What you have to do: Copy the material verbatim from the line that has "Q: Count the bowls." through its final line, both included. Leave the pictures out.

Dataset rows:

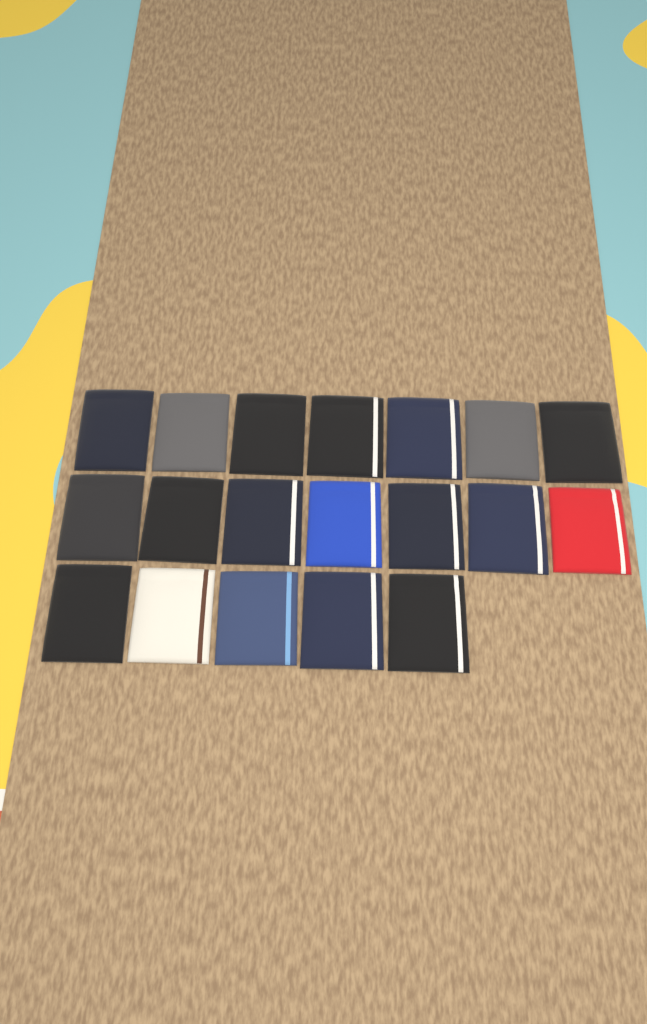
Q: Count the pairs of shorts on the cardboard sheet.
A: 19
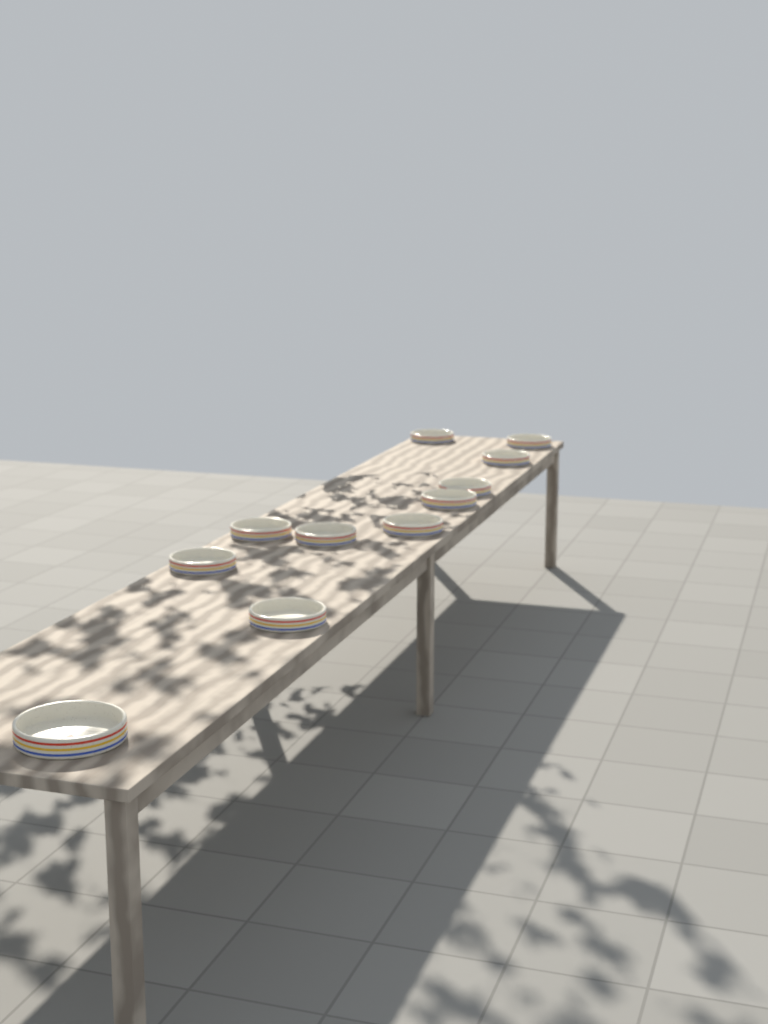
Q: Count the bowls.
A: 11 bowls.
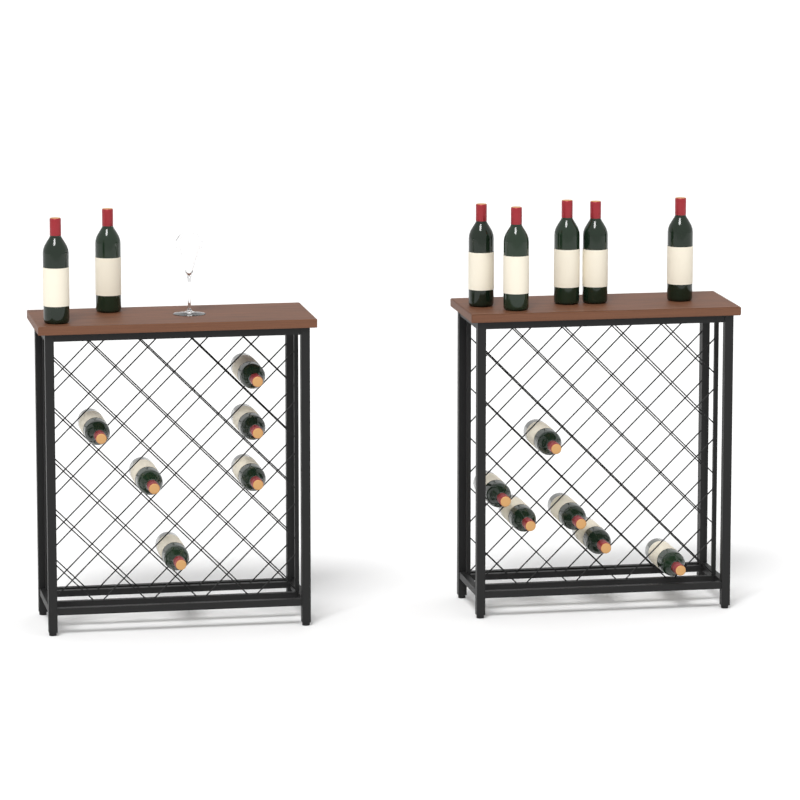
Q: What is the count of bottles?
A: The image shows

Correct output:
Q: Count the bowls.
A: 11 bowls.
Q: What is the count of bottles?
A: The image shows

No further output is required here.